PROMPT: Nothing but the lines from the one containing "makes your applications" through the final line of the data should be repeated, and each must be exact.

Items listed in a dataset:
#####

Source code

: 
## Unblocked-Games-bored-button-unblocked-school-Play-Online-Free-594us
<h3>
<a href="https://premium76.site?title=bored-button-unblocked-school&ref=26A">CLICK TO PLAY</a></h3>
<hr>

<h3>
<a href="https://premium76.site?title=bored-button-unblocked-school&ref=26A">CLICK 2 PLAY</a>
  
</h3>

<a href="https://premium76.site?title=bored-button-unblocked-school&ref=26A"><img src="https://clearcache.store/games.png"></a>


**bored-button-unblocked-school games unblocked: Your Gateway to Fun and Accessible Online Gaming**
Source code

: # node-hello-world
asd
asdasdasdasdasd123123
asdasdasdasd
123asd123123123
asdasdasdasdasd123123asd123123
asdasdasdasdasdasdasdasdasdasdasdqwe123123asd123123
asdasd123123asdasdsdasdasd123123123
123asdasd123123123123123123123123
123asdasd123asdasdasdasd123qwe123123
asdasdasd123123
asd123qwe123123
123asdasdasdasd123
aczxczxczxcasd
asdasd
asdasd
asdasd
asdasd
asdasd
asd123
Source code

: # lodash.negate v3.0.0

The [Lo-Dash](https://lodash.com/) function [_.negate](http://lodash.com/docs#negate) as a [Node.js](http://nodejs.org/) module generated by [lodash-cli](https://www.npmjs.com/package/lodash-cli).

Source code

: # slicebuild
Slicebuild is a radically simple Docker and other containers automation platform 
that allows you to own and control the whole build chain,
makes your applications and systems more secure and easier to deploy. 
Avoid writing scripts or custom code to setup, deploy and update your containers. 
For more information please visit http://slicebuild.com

#####

WRITTEN SOLUTION:
makes your applications and systems more secure and easier to deploy. 
Avoid writing scripts or custom code to setup, deploy and update your containers. 
For more information please visit http://slicebuild.com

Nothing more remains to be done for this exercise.